With antioxidant properties, African mango extract may be useful to treat obesity and diabetes and the oils may also reduce high cholesterol. Research suggests that it may also help relieve gastrointestinal symptoms (x, x). Take 1,200 mg (1/2 tsp) of African mango extract powder with at least 8 oz of water every day.
Green tea extract has a small but measurable effect on weight loss and may assist with healthy, consistent weight management (x). As a dietary supplement, take 500 mg (3/16 tsp) once or twice daily. It is not intended to be used longer than three months because high amounts of green tea extract EGCG may cause liver or kidney damage.
Garcinia Cambogia is known for its potential to help control appetite (x). The skin of the fruit contains hydroxycitric acid (HCA), which inhibits fat production and elevates serotonin levels. This produces feelings of satiety (x). As a dietary supplement, take 500 mg of garcinia cambogia (about 1/8 tsp) one to three times daily, unless a physician recommends otherwise.
Made from red raspberries, raspberry ketones may help prevent and reduce obesity and manipulate lipid metabolism (x). As a dietary supplement, take 300 mg of raspberry ketones (about 1/8 tsp) one to two times daily.
With caffeine and chlorogenic acid, green coffee bean extract is made from regular coffee beans before they are roasted. Chlorogenic acid slows the rate at which the intestines process carbohydrates, while caffeine boosts metabolism. Research shows that green coffee bean extract may be able to promote weight loss (x, x). As a dietary supplement, take 50 to 200 mg up to two times a day, unless a doctor advises against it. Use a milligram scale to measure the supplement accurately.
Glucomannan is a water-soluble plant fiber extracted from the elephant yam. When eaten it absorbs water and expands, promoting a sense of fullness. Some studies suggest that it may reduce body weight (x). As a dietary supplement, take 2 g of konjac root glucomannan (3/4 tsp) one to two times a day with at least 8 oz of water, 30 minutes before a meal.
According to a research study, CLA powder, a healthy trans-fat, seems to boost metabolism, reduce appetite and promote the breakdown of body fat. It may promote moderate weight loss (x).

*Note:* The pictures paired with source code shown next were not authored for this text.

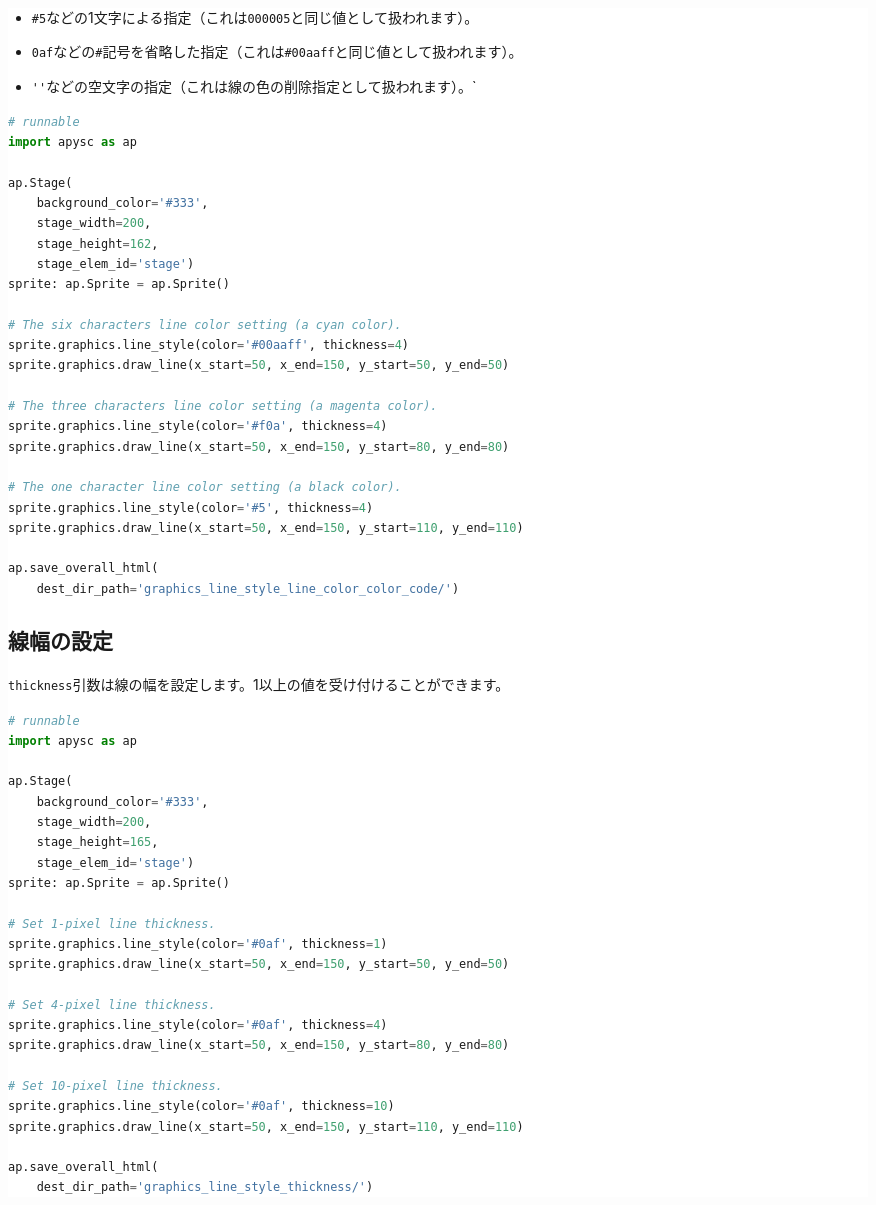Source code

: - `#5`などの1文字による指定（これは`000005`と同じ値として扱われます）。
- `0af`などの`#`記号を省略した指定（これは`#00aaff`と同じ値として扱われます）。

- `''`などの空文字の指定（これは線の色の削除指定として扱われます）。`

```py
# runnable
import apysc as ap

ap.Stage(
    background_color='#333',
    stage_width=200,
    stage_height=162,
    stage_elem_id='stage')
sprite: ap.Sprite = ap.Sprite()

# The six characters line color setting (a cyan color).
sprite.graphics.line_style(color='#00aaff', thickness=4)
sprite.graphics.draw_line(x_start=50, x_end=150, y_start=50, y_end=50)

# The three characters line color setting (a magenta color).
sprite.graphics.line_style(color='#f0a', thickness=4)
sprite.graphics.draw_line(x_start=50, x_end=150, y_start=80, y_end=80)

# The one character line color setting (a black color).
sprite.graphics.line_style(color='#5', thickness=4)
sprite.graphics.draw_line(x_start=50, x_end=150, y_start=110, y_end=110)

ap.save_overall_html(
    dest_dir_path='graphics_line_style_line_color_color_code/')
```

<iframe src="static/graphics_line_style_line_color_color_code/index.html" width="200" height="162"></iframe>

## 線幅の設定

`thickness`引数は線の幅を設定します。1以上の値を受け付けることができます。

```py
# runnable
import apysc as ap

ap.Stage(
    background_color='#333',
    stage_width=200,
    stage_height=165,
    stage_elem_id='stage')
sprite: ap.Sprite = ap.Sprite()

# Set 1-pixel line thickness.
sprite.graphics.line_style(color='#0af', thickness=1)
sprite.graphics.draw_line(x_start=50, x_end=150, y_start=50, y_end=50)

# Set 4-pixel line thickness.
sprite.graphics.line_style(color='#0af', thickness=4)
sprite.graphics.draw_line(x_start=50, x_end=150, y_start=80, y_end=80)

# Set 10-pixel line thickness.
sprite.graphics.line_style(color='#0af', thickness=10)
sprite.graphics.draw_line(x_start=50, x_end=150, y_start=110, y_end=110)

ap.save_overall_html(
    dest_dir_path='graphics_line_style_thickness/')
```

As a dietary supplement, take 2,000 mg up to three times a day of conjugated linoleic acid, unless a physician recommends otherwise.
The Bottom Line
Binge eating disorder (BED) is a condition with characteristics of eating disorders and compulsive disorders. It causes excessive, recurrent and harmful bouts of food consumption called binges. Other characteristics include stealing and hiding food, low self-esteem, lack of control over eating habits and feelings of guilt and shame about overeating. BED may cause further health complications such as obesity, diabetes, insomnia and high blood pressure. It may also cause complications with menstruation and pregnancy.

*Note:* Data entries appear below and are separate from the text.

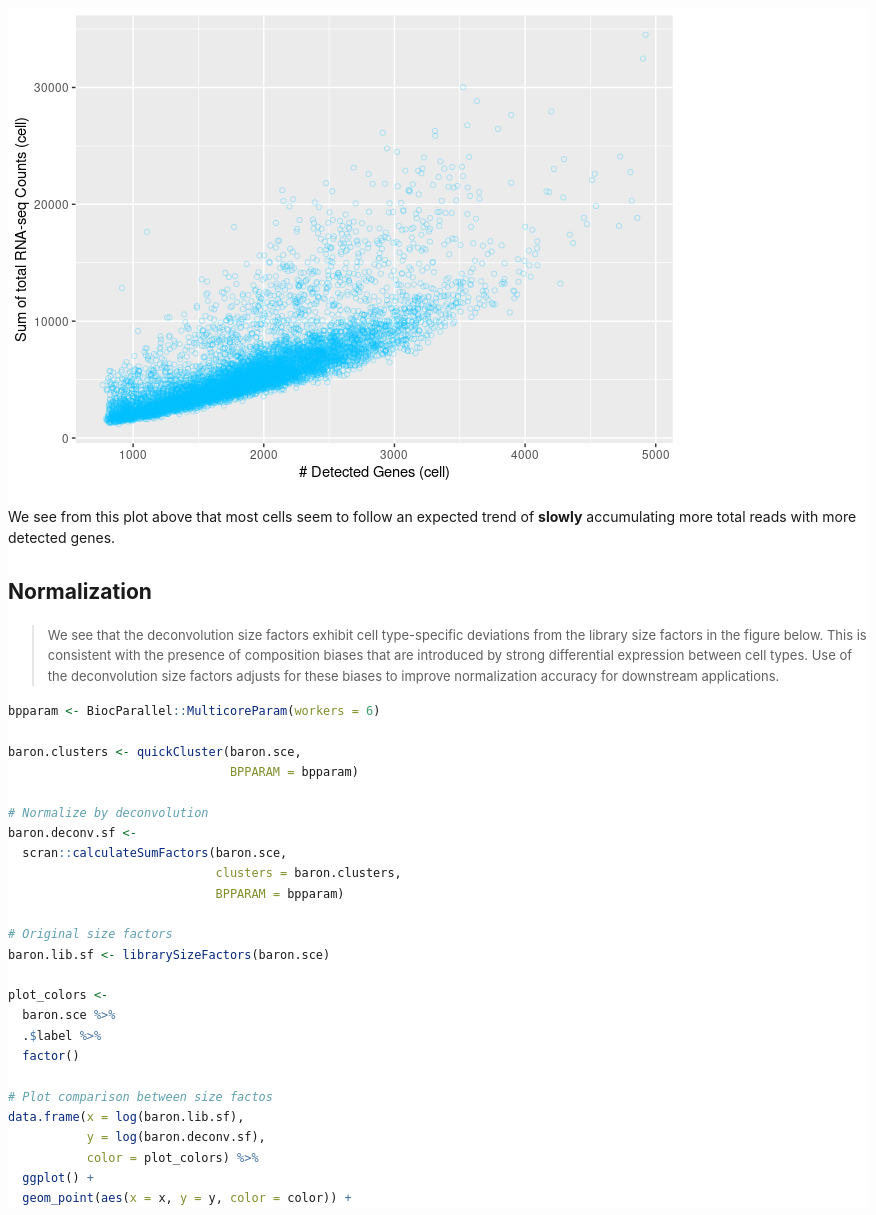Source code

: ![](jake_sauter_scRNA_seq_files/figure-html/unnamed-chunk-17-1.png)

We see from this plot above that most cells seem to follow an expected trend of **slowly** accumulating more total reads with more detected genes.


## **Normalization**

>  <font size=2.5> We see that the deconvolution size factors exhibit cell type-specific deviations from the library size factors in the figure below. This is consistent with the presence of composition biases that are introduced by strong differential expression between cell types. Use of the deconvolution size factors adjusts for these biases to improve normalization accuracy for downstream applications. </font>


```r
bpparam <- BiocParallel::MulticoreParam(workers = 6)

baron.clusters <- quickCluster(baron.sce, 
                               BPPARAM = bpparam) 

# Normalize by deconvolution
baron.deconv.sf <-  
  scran::calculateSumFactors(baron.sce, 
                             clusters = baron.clusters,
                             BPPARAM = bpparam)

# Original size factors 
baron.lib.sf <- librarySizeFactors(baron.sce)

plot_colors <- 
  baron.sce %>% 
  .$label %>% 
  factor() 

# Plot comparison between size factos
data.frame(x = log(baron.lib.sf),
           y = log(baron.deconv.sf), 
           color = plot_colors) %>% 
  ggplot() + 
  geom_point(aes(x = x, y = y, color = color)) +
```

There is no known singular cause. Instead, research attributes it to a collection of risk factors including biological chemical imbalance, depression, anxiety and trauma. The best way to treat binge eating disorder is with a combination of medication and therapy to address underlying emotional risk factors and promote healthy eating habits. Although they are not a replacement for medical advice or treatment, supplements may help patients control their weight in a healthy way. Always consult a physician before experimenting with supplements.